Traditional IRA accountholders generally have to pay federal income tax on distributions they take after they retire. (Check out our IRA Center for much more information on how these investment vehicles work.) The state of New York has a state income tax, but residents benefit from an exemption on some of their retirement income that offers more favorable tax treatment than federal law. As a result, IRA distributions up to a certain amount don't get taxed for New York state income tax purposes.

Exemption for pension and annuity income
New York tax law offers residents who are age 59 1/2 or older an exclusion of up to $20,000 in pension and annuity income from their federal adjusted gross income for purposes of calculating their state income tax liability. The exclusion applies to money received after turning 59 1/2, so if you reached that age on a certain date in the middle of the current tax year, only your withdrawals after that date are eligible for the exclusion.
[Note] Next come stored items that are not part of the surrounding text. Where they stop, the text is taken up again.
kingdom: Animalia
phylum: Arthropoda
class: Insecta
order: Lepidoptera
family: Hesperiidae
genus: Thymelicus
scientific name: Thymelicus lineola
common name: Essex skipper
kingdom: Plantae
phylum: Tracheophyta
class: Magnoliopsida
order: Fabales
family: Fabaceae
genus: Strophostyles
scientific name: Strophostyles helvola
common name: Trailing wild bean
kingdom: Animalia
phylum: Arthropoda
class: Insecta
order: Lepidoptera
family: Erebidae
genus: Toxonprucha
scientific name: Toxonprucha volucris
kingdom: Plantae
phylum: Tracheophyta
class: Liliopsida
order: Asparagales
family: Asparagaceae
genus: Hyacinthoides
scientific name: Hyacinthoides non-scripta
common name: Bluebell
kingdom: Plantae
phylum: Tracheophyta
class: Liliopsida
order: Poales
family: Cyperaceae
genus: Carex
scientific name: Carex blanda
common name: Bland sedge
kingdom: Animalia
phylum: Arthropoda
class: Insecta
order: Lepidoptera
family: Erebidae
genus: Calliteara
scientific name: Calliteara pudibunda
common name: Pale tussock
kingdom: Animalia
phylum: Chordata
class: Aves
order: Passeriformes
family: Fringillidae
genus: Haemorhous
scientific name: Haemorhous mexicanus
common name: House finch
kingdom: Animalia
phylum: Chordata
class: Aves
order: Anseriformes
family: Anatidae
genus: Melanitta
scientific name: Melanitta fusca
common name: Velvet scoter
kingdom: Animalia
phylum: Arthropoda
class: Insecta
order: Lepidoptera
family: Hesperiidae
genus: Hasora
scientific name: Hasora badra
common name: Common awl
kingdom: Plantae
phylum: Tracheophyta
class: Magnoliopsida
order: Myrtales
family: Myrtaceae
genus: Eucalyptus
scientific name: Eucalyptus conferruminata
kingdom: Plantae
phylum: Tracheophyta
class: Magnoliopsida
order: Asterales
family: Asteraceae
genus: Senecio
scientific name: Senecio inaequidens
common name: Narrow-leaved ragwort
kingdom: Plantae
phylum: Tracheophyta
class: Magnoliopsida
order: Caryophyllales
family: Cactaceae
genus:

The definition of pension and annuity income includes a number of items. In addition to covering traditional monthly pension payments from private employers, the provision also applies to periodic and lump-sum payments from IRAs that are attributable to compensation for personal services. However, if the payments are derived from contributions that you made to your IRA after you retired that are not attributable to compensation for personal services, then that portion of the payment is not eligible for the $20,000 exclusion.

The $20,000 exclusion provision applies to the sum total of all pension and annuity income, so taxpayers won't necessarily be able to exclude the full $20,000 from IRA distributions. For instance, if you receive other eligible pension income, such as from a 401(k) or a traditional corporate pension, then those payments will reduce what's available to exclude from IRA distributions.

Planning for the exclusion
New York state residents should consider timing their IRA withdrawals to take advantage of the exclusion. Even if it means accelerating income into an earlier year for federal tax purposes, the savings on the state income tax level can more than outweigh any added cost on the federal side. Consulting with an accountant is always a smart move, but in general, the exclusion on IRAs from New York state income tax is a helpful benefit for older New Yorkers to take advantage of in their retirement years.